Custom Savers can be created by subclassing and implementing the save method.
Examples:
Using a Saver with TaskManager:
# Create a TaskManager with a Saver
task_manager = TaskManager(MyTask, use_ray=True)
saver = HDF5Saver("results.h5", dataset_name="experiment_1")
# Submit tasks with periodic saving
task_manager.submit_tasks(items, saver=saver, save_interval=100)
Creating a custom Saver:
class CSVSaver(Saver):
def __init__(self, file_path):
self.file_path = file_path
self.file_exists = os.path.exists(file_path)
def save(self, data, indices=None, **kwargs):
mode = 'a' if self.file_exists else 'w'
header = not self.file_exists
import pandas as pd
df = pd.DataFrame(data)
df.to_csv(self.file_path, mode=mode, header=header, index=False)
self.file_exists = True
Notes
- Savers are used by TaskManager to persist intermediate results during long-running computations, reducing memory pressure.
- A single Saver instance may be called multiple times during task execution, so implementations should handle appending or updating existing data.
- Error handling within save methods is important to prevent data loss.
save(data, indices=None, **kwargs)
¶
Saves the provided data to the configured destination.
This abstract method must be implemented by all concrete Saver subclasses to define how data is written to the destination (file, database, cloud storage, etc.).

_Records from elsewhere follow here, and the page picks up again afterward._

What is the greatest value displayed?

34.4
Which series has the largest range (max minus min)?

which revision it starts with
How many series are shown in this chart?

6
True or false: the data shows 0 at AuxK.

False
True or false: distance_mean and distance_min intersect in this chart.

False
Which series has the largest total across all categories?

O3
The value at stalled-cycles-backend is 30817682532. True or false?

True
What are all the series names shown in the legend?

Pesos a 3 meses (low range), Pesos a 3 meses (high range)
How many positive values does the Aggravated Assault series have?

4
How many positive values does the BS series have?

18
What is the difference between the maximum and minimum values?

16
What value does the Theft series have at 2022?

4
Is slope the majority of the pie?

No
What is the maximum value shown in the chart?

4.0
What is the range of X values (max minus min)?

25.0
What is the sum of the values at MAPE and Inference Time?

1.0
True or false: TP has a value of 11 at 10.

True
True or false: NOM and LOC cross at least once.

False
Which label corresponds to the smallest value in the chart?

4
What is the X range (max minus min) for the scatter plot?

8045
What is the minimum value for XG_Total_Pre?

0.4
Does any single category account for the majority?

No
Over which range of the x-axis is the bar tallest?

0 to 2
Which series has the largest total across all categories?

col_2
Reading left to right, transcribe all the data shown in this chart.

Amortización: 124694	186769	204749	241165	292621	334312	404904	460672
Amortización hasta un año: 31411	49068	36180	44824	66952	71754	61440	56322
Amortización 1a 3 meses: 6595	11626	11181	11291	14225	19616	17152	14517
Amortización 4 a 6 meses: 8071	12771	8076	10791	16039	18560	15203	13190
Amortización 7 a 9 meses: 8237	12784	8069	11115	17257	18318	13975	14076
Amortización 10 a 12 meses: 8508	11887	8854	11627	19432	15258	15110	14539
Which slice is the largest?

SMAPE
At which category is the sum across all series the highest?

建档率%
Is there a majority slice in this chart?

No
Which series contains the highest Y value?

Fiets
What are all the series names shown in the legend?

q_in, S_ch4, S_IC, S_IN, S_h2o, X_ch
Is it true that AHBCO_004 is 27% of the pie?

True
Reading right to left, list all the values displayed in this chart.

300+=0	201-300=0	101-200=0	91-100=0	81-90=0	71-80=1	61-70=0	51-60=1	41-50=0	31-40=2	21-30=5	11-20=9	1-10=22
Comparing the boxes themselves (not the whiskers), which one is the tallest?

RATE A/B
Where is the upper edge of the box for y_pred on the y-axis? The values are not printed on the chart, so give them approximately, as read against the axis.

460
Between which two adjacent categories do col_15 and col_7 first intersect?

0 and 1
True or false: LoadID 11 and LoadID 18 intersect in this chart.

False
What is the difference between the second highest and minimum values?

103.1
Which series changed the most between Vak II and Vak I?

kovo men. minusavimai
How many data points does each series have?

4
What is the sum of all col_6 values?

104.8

The method should handle details such as format conversion, creating or opening the destination, writing the data, and handling any errors that may occur during the saving process.
PARAMETER | DESCRIPTION |
---|---|
data
|
A list of results to save. Each element can be of any type, though specific Saver implementations may have type requirements. |
indices
|
Optional indices or locations where data should be written when using an update approach. The meaning of this parameter depends on the specific Saver implementation. Default is None.
TYPE:
|
**kwargs
|
Additional keyword arguments that may be used by specific saver implementations. These arguments are typically passed from TaskManager.save_kwargs and can include parameters like data types, compression options, or format-specific settings. |
RETURNS | DESCRIPTION |
---|---|
None
|
None. The effect of this method is to persist data to the configured destination. |
Examples:
Implementation in HDF5Saver:
def save(self, data, indices=None, **kwargs):
arr = np.array(data, dtype=kwargs.get("dtype"))
with h5py.File(self.file_path, "a") as h5file:
if self.dataset_name not in h5file:
h5file.create_dataset(self.dataset_name, data=arr)
else:
dset = h5file[self.dataset_name]
old_size = dset.shape[0]
new_size = old_size + arr.shape[0]
dset.resize(new_size, axis=0)
dset[old_size:new_size] = arr
Notes
- Implementations should be robust to repeated calls with new data.
- They should appropriately handle the case where the destination does not yet exist vs. already exists.
- The indices parameter is primarily used for update operations, and its interpretation varies between Saver implementations.